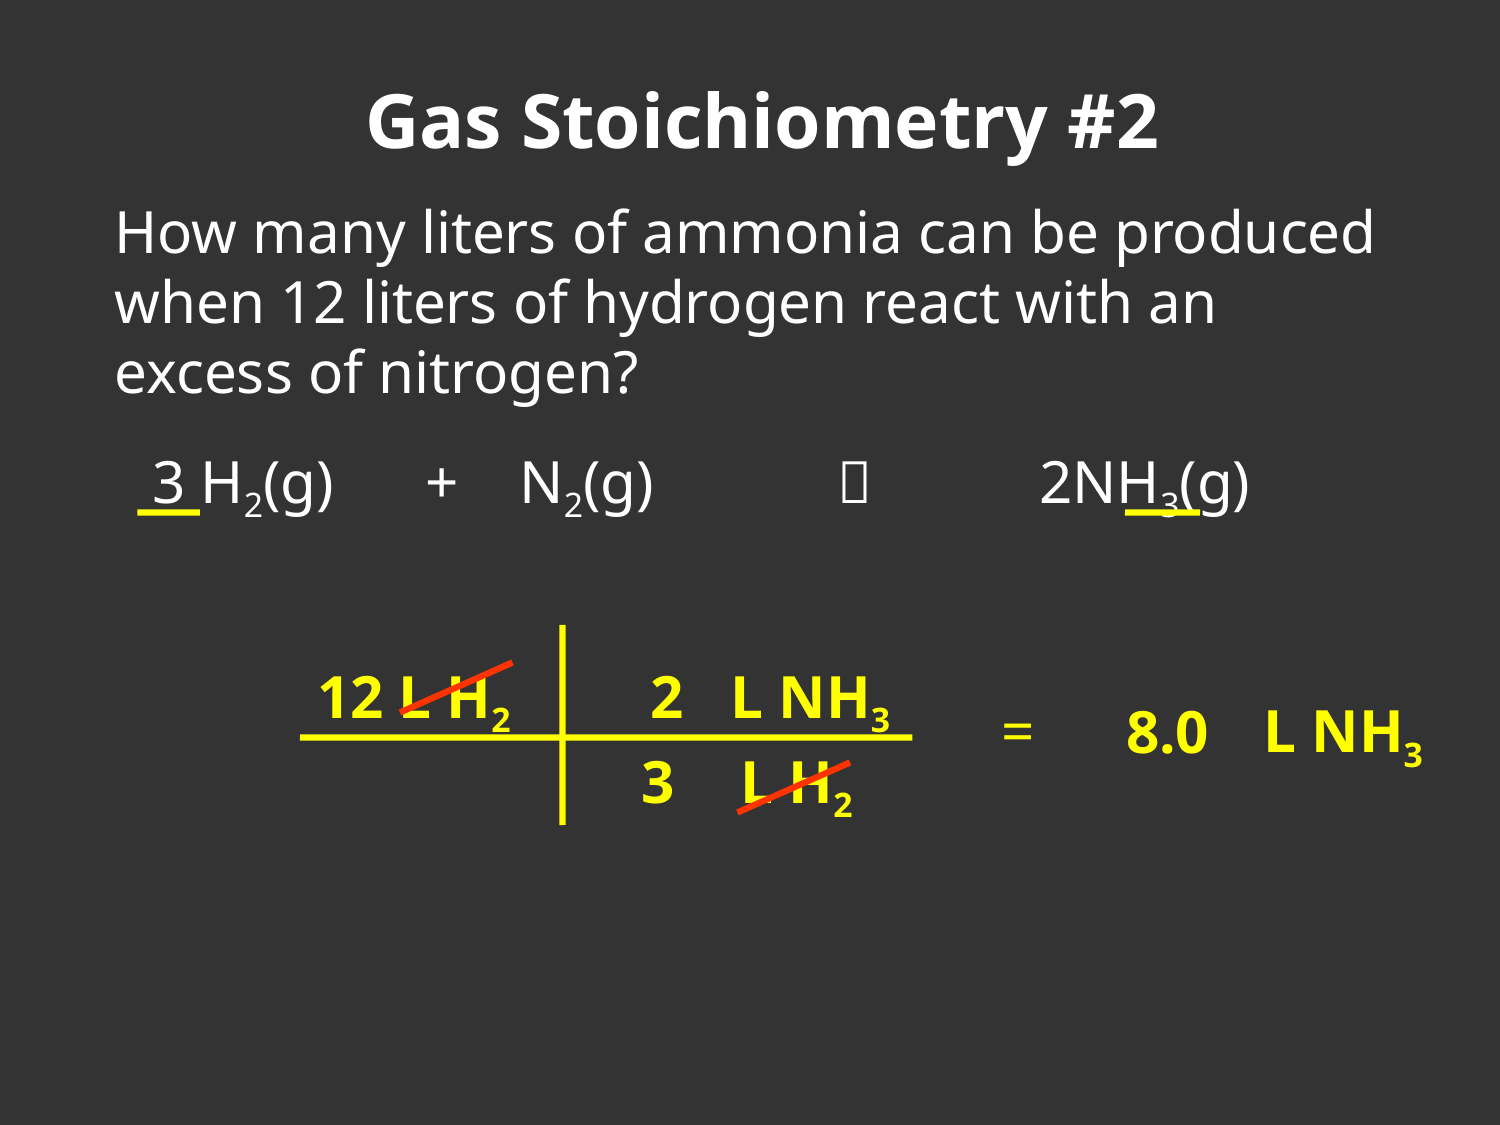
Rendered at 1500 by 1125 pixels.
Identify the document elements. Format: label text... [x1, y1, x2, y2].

text_box 12 L H2 [302, 652, 526, 737]
text_box = L NH3 [971, 686, 1454, 782]
title Gas Stoichiometry #2 [124, 49, 1401, 187]
text_box How many liters of ammonia can be produced when 12 liters of hydrogen react with an excess of nitrogen? [99, 187, 1403, 413]
text_box L H2 [725, 747, 868, 832]
text_box L NH3 [716, 652, 906, 747]
text_box 3 [626, 737, 690, 823]
text_box 12 L H2 [302, 738, 526, 747]
text_box 2 [635, 652, 699, 738]
text_box 8.0 [1111, 687, 1238, 773]
text_box 3 H2(g) + N2(g)  2NH3(g) [137, 437, 1425, 532]
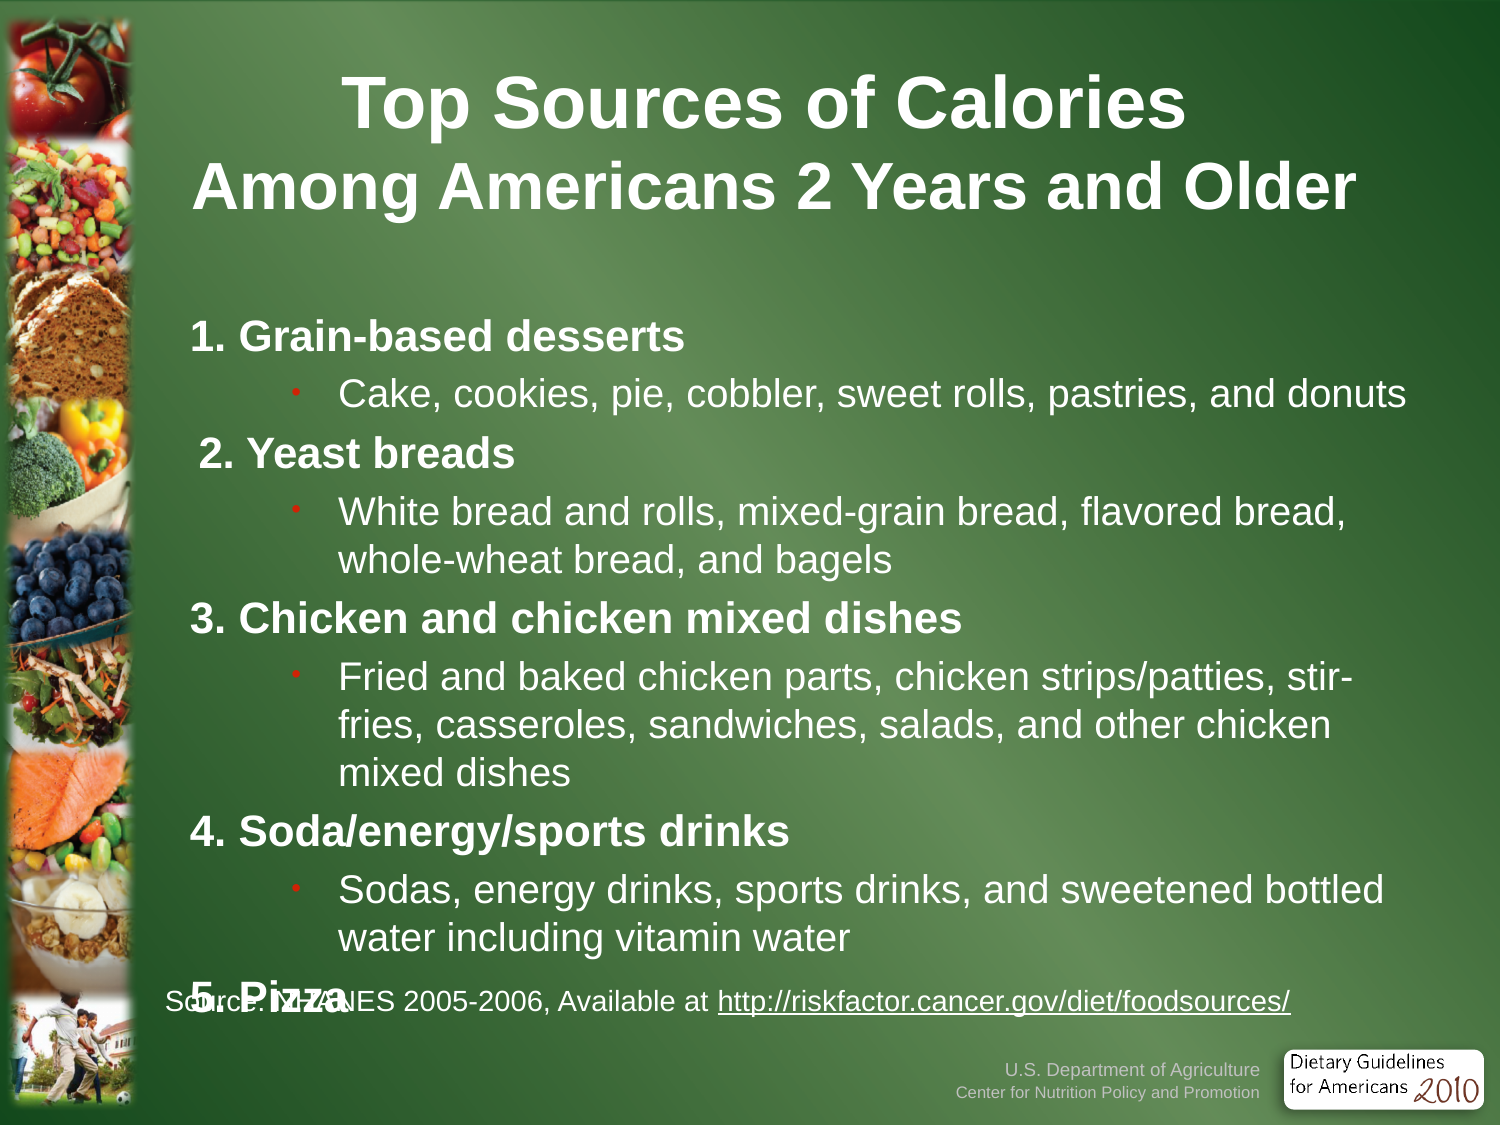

• • • • •

- ACTION ITEM -
Without reproducing any picture, repeat exactly the lines from the one containing "Identify the document" through the last line of the material above, both ends included.

- ANSWER BELOW -
Identify the document elements. Format: label text... [x1, y1, x2, y2].

text_box 12 L H2 [302, 652, 526, 737]
text_box = L NH3 [971, 686, 1454, 782]
title Gas Stoichiometry #2 [124, 49, 1401, 187]
text_box How many liters of ammonia can be produced when 12 liters of hydrogen react with an excess of nitrogen? [99, 187, 1403, 413]
text_box L H2 [725, 747, 868, 832]
text_box L NH3 [716, 652, 906, 747]
text_box 3 [626, 737, 690, 823]
text_box 12 L H2 [302, 738, 526, 747]
text_box 2 [635, 652, 699, 738]
text_box 8.0 [1111, 687, 1238, 773]
text_box 3 H2(g) + N2(g)  2NH3(g) [137, 437, 1425, 532]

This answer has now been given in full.